Functional and Molecular Impact of Foxg1 Over-expression in Neocortical Projection Neurons
Tigani, Wendalina
2019-10-30
Abstract
Foxg1 is an evolutionary conserved transcription factor gene playing a crucial role in a
variety of neurodevelopmental processes taking place in the rostral brain. Mice
overexpressing Foxg1 in their neocortical projection neurons were previously generated
and characterized in our laboratory. These mice showed an increased activity in baseline
conditions and a higher incidence of limbic motor seizures upon kainic acid administration
(Tigani, Pinzan et al., submitted).
In this study we modulated Foxg1 gene expression in primary cultures of neocortical
neurons to model its impact on activity of neocortical pyramids.
We evaluated neuronal activity through Ca2+ imaging assay and found that the overexpression
of our gene of interest led to hyperactivity and hyper-synchronization of the
culture. Interestingly, neuronal hyperactivity was also achieved when the up-regulation of
our gene was limited to glutamatergic cells.
Given this, we wondered whether GABAergic neurons were affected by Foxg1 overexpression.
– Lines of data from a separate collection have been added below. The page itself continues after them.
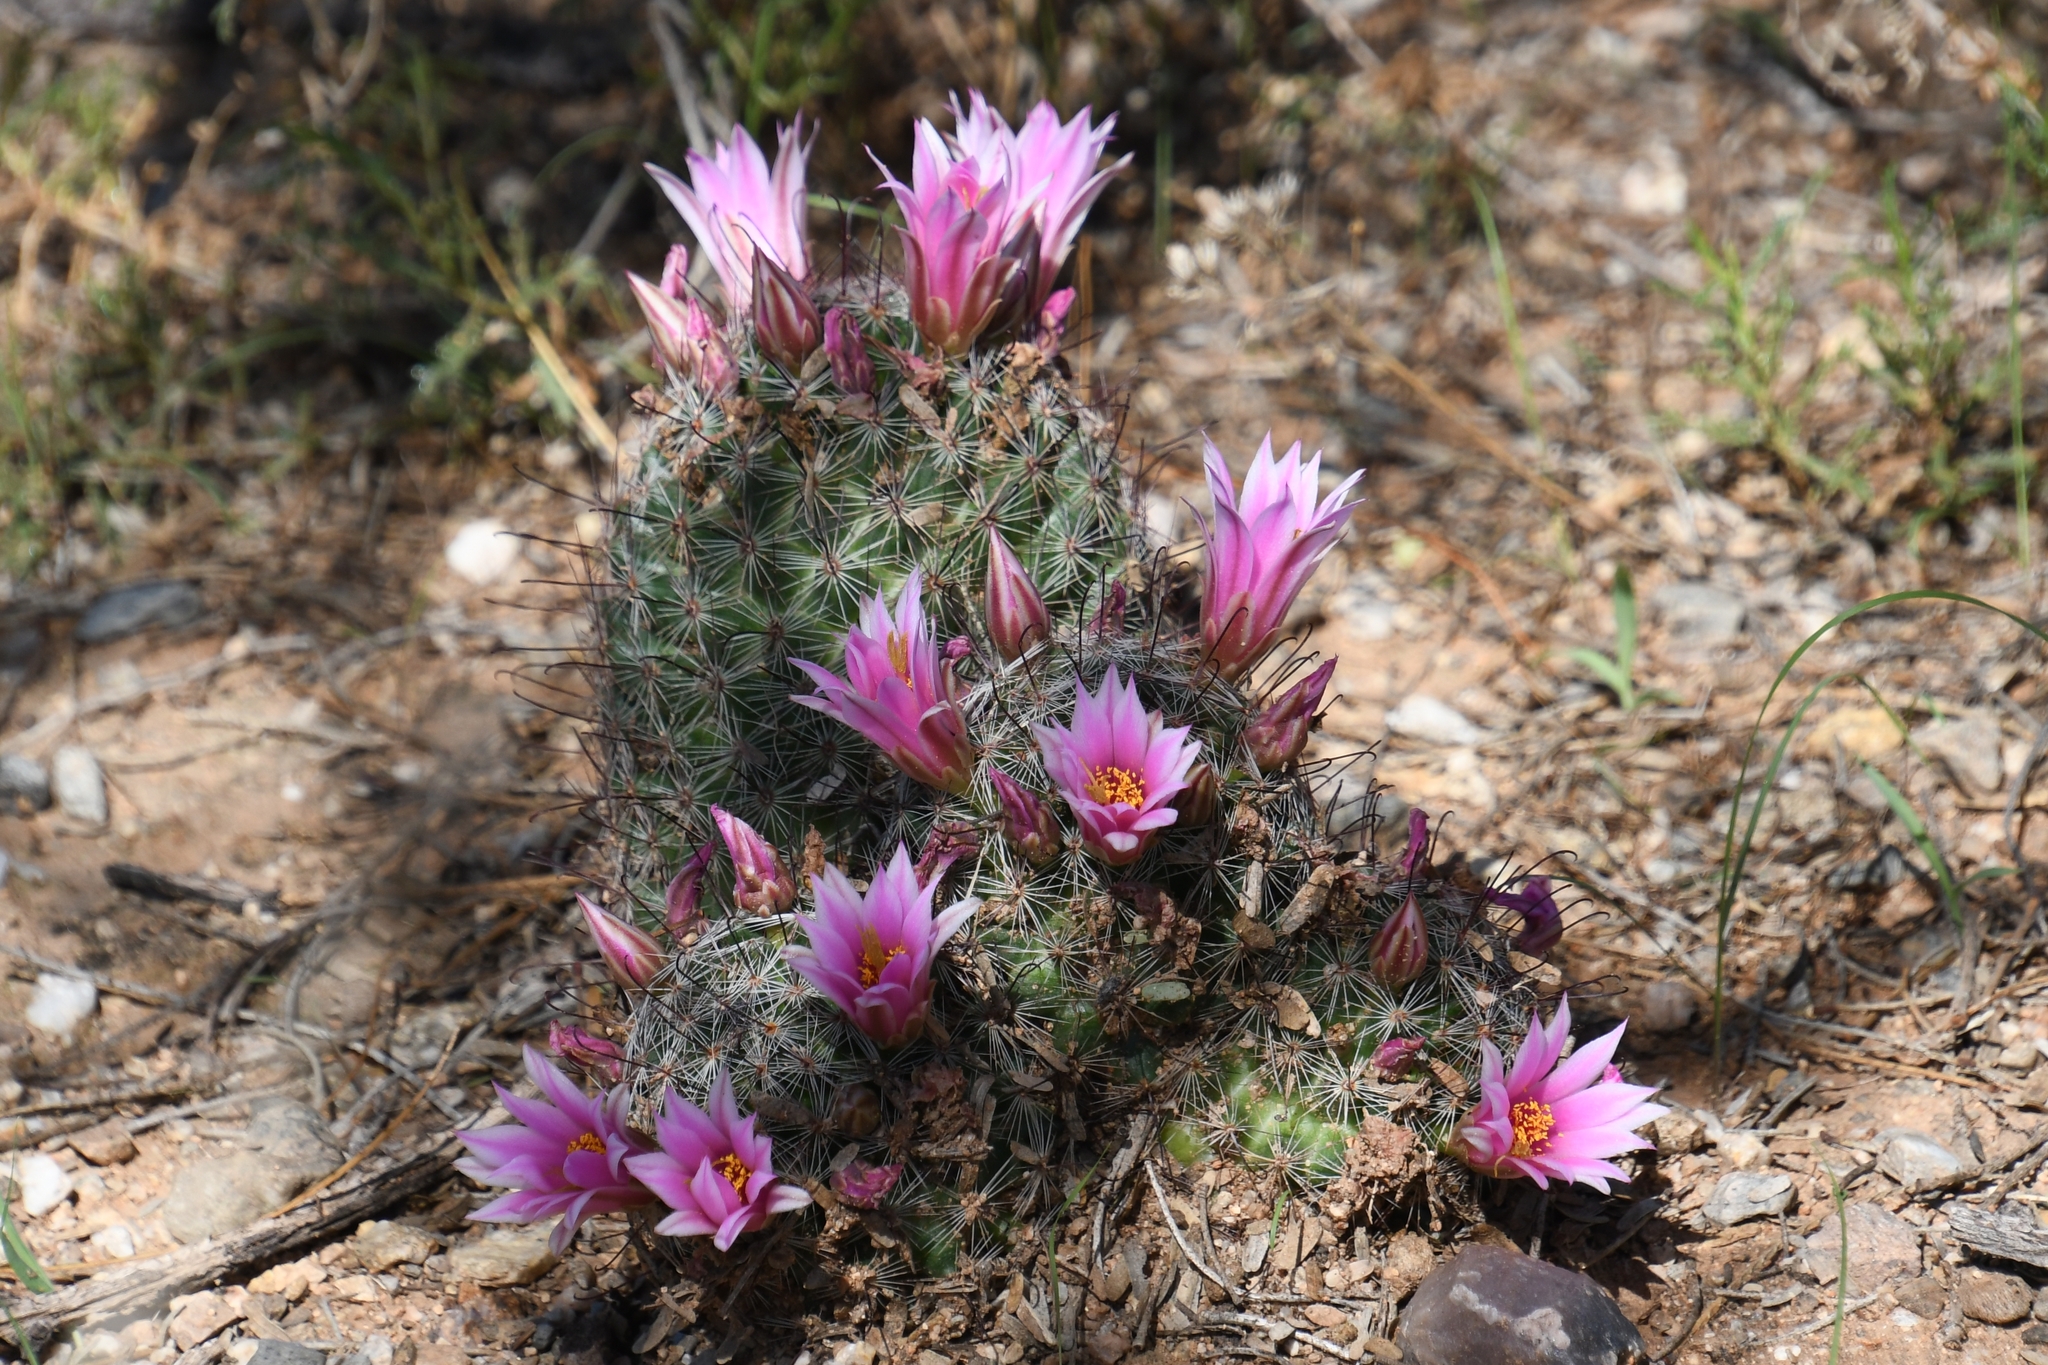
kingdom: Plantae
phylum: Tracheophyta
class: Magnoliopsida
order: Caryophyllales
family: Cactaceae
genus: Cochemiea
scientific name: Cochemiea grahamii
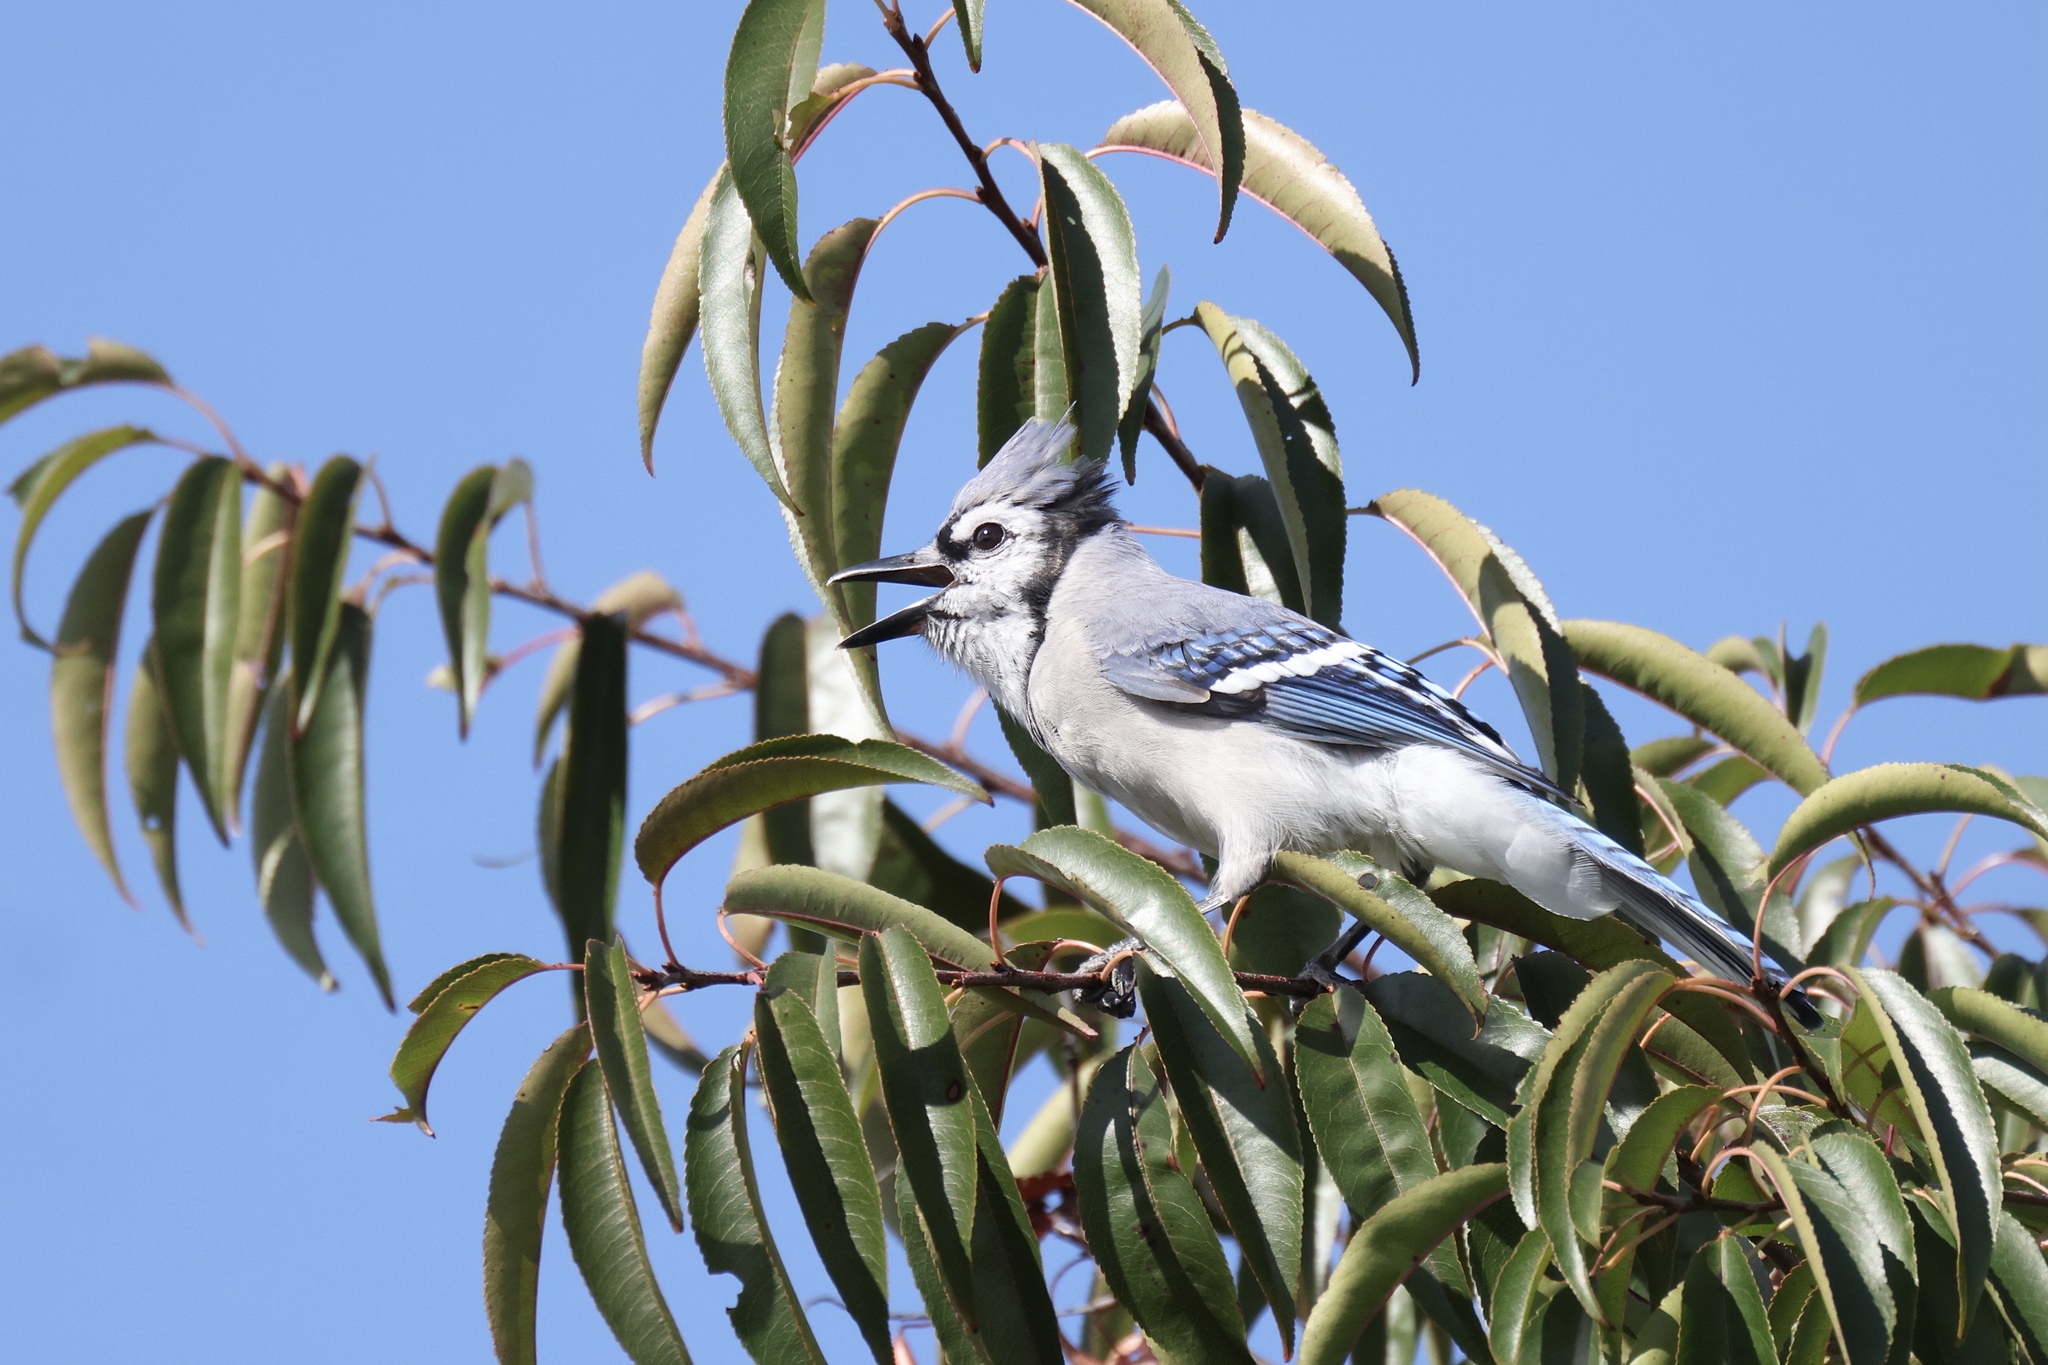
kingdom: Animalia
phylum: Chordata
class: Aves
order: Passeriformes
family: Corvidae
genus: Cyanocitta
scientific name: Cyanocitta cristata
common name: Blue jay
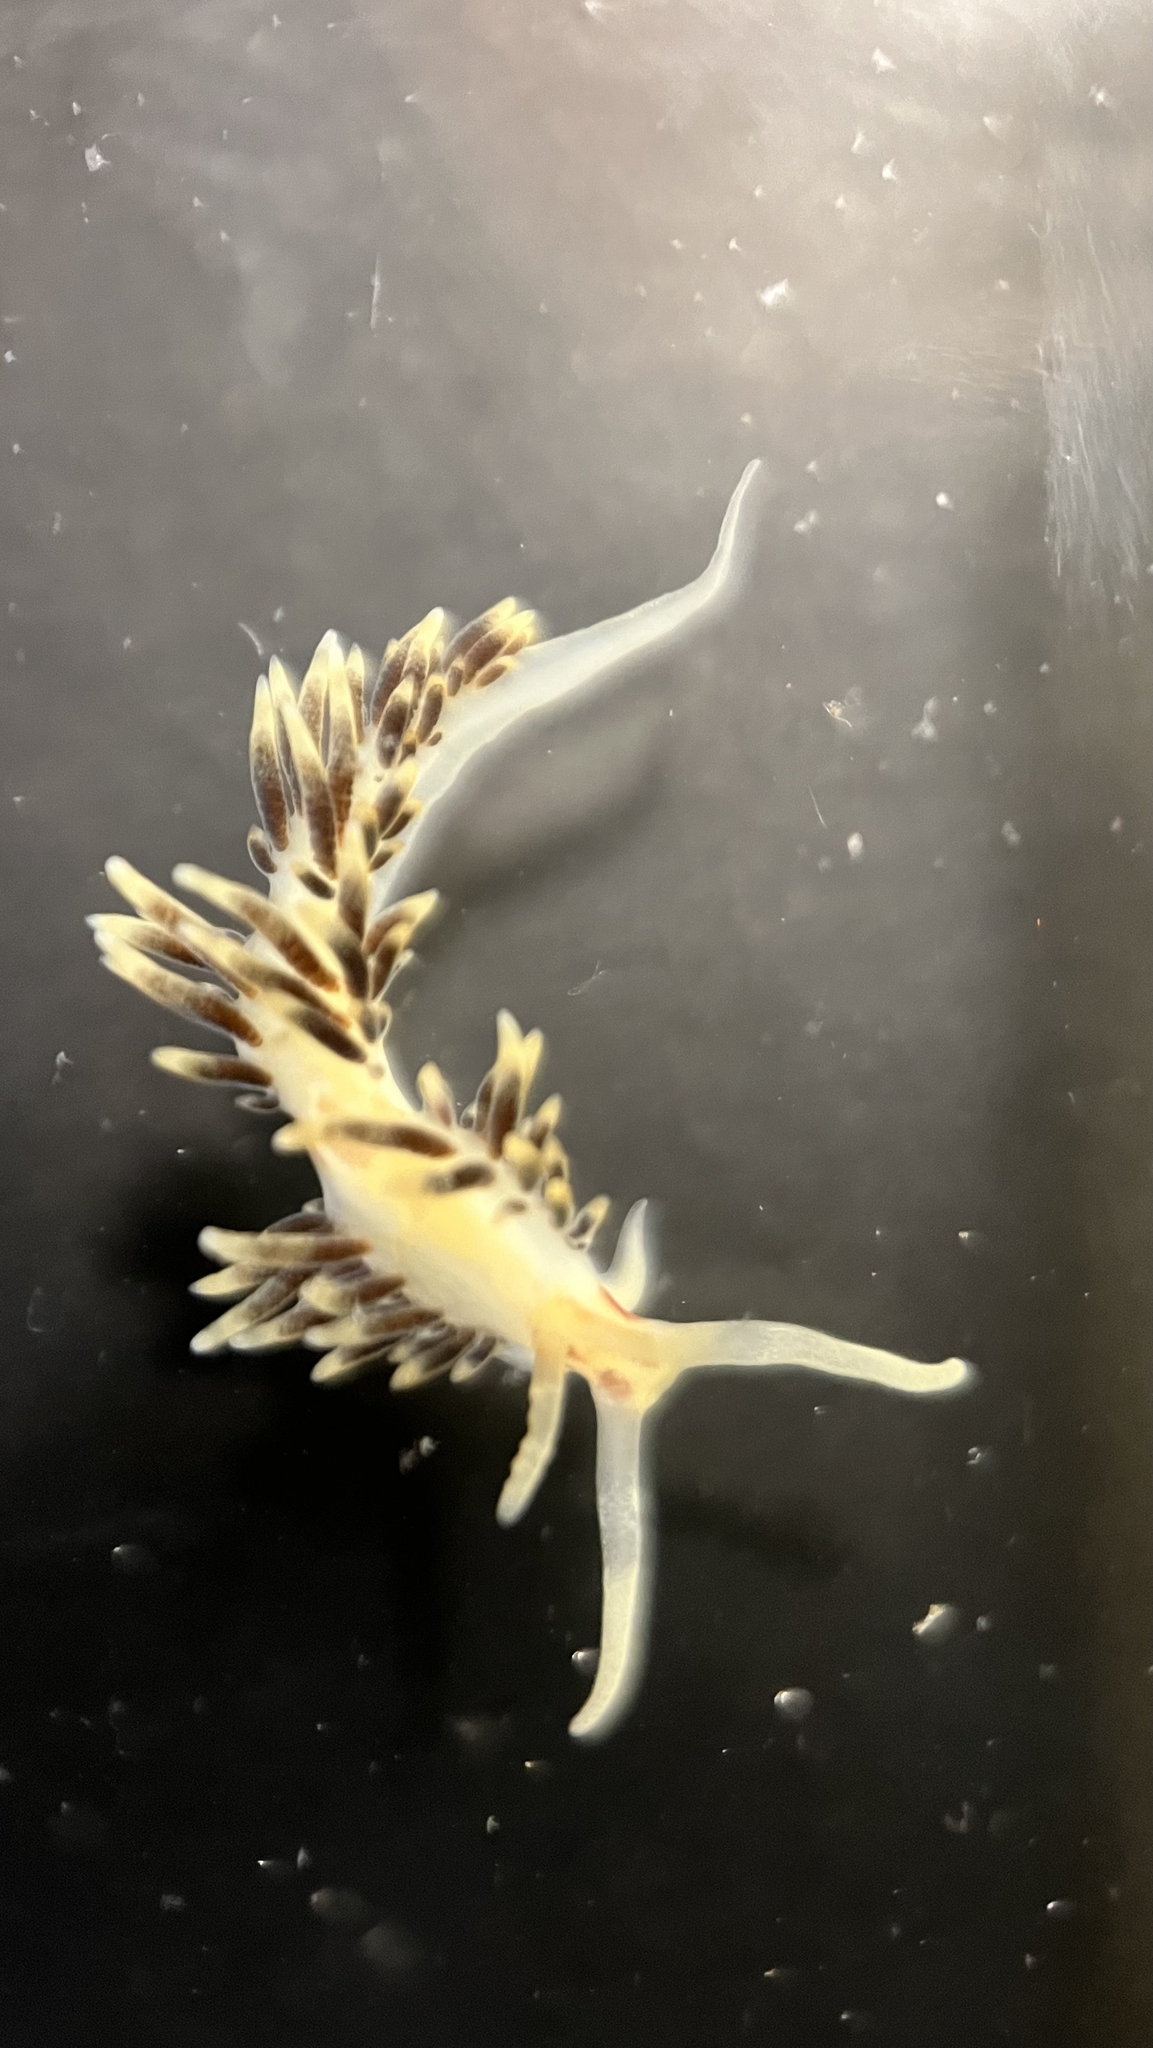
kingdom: Animalia
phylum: Mollusca
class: Gastropoda
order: Nudibranchia
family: Facelinidae
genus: Facelina
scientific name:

We observed a pronounced depletion of GABAergic interneurons, indeed,
when the genetic manipulation occurred in the whole neuronal compartment of the
culture.
Aiming to dissect molecular mechanisms leading to Foxg1-dependent neuronal
hyperactivity, we profiled the transcriptome of Foxg1-GOF neurons and detected a
misregulation of a number of key genes, encoding for crucial players such as ion channels,
GABA and glutamate receptors. We also detected a transient Foxg1 up-regulation presumably ignited by neuronal activity, upon the administration of KCl. We monitored the response to the same treatment of some
immediate early genes and found that they are necessary to Foxg1 mRNA increase and
contribute to its early articulation. Taken all together, these data suggest that even small changes of Foxg1 levels result in a deep impact on pyramids' activity, an issue relevant to neuronal physiology and
neurological aberrancies associated to FOXG1 copy number variations.